The Dell Streak is a phone, whatever its marketing department may want you to believe. And that may be its strongest aspect in terms of going toe to toe with the iPad, in that it only does so in a broad sense, fighting generally for consumer electronic dollars without really encroaching on the super-specific niche Apple has carved out.
Dell’s Streak seems like the punchline to an old joke about the iPad: It’s like the iPad except it fits in your pocket, has a camera and makes phone calls. And it stands a chance of competing with the device in terms of sales, but not with the iPhone, the next revision of which will undoubtedly blow it out of the water. But saying you’re making an iPhone killer is so passé at this point, and it’s a claim many smartphone makers have found themselves regretting. Pitting the Streak against the iPad instead avoids both of those pitfalls.
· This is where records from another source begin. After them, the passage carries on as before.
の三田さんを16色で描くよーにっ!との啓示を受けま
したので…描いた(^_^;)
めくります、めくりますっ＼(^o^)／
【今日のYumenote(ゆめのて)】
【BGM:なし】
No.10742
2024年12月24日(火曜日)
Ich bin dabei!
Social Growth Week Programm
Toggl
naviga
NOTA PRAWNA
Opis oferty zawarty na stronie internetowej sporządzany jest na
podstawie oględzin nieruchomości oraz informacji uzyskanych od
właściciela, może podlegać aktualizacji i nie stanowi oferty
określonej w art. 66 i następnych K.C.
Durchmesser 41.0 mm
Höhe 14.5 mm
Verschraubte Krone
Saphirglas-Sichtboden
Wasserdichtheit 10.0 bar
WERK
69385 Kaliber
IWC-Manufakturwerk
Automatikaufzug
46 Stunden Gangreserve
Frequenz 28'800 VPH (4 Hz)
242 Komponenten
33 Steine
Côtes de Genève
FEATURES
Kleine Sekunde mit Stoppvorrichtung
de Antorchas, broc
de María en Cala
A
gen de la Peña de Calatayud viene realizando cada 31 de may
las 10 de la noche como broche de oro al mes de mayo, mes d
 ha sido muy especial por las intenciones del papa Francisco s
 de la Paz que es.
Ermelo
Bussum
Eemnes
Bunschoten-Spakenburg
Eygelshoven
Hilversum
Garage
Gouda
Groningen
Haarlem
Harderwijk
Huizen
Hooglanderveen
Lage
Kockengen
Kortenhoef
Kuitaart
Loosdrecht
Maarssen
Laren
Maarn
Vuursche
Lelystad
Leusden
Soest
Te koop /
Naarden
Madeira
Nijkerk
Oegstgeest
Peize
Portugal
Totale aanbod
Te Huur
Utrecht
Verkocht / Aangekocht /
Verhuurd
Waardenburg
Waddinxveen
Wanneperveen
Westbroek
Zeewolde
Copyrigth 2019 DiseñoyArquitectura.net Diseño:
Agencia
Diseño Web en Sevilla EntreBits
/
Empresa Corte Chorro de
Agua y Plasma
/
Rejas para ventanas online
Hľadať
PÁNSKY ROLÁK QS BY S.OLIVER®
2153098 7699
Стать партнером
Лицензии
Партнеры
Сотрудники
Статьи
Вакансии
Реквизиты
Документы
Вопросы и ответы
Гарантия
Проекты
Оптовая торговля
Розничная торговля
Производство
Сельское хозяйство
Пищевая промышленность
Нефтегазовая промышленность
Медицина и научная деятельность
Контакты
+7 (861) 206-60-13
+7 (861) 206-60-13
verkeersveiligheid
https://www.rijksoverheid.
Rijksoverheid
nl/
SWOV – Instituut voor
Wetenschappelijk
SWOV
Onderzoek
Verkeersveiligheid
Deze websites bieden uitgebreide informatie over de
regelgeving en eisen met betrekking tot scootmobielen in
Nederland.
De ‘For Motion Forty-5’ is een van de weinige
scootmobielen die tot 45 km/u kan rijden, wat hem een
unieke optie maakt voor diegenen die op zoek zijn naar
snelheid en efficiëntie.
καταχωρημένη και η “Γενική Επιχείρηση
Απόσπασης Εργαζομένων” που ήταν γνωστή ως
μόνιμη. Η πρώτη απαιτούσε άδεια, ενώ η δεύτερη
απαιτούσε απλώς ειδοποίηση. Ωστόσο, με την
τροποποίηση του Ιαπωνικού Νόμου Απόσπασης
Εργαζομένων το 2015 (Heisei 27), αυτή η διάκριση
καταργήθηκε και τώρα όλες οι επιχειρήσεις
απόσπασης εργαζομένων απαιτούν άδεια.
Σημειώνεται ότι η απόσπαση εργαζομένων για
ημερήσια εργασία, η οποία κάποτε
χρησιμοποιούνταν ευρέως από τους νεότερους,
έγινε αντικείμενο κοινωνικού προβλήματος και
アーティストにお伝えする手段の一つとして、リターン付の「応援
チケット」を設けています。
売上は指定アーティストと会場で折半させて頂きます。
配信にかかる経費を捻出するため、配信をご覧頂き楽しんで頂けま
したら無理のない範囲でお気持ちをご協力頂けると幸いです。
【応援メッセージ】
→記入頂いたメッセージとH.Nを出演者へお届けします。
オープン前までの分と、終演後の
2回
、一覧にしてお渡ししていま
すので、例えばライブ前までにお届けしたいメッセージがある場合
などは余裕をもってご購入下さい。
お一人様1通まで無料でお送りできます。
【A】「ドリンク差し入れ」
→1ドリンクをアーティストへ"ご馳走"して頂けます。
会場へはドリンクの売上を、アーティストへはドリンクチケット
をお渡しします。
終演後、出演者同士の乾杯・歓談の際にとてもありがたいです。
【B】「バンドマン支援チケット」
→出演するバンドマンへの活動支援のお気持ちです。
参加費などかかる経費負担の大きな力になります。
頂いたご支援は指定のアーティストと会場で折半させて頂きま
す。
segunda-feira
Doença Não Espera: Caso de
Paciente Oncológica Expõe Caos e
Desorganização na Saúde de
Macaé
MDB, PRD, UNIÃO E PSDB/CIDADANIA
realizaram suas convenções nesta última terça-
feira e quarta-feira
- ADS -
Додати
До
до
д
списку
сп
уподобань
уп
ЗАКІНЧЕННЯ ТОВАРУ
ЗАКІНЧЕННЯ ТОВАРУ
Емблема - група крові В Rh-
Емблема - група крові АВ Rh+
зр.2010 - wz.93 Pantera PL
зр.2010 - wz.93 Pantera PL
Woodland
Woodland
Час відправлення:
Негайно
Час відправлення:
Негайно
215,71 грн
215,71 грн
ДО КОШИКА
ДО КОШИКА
Bottom line, it may be a clever marketing maneuver, but it isn’t a tablet. I doubt very much the Streak will be leeching any customers away from Apple’s devices, be they tablets or the next generation iPhone. Dell’s effort makes the mistake of trying to be everything to everybody and missing the mark entirely. A larger tablet dubbed the Looking Glass seems to be in the cards for the near future from Dell, though, so we’ll see if it learns any lessons for that effort.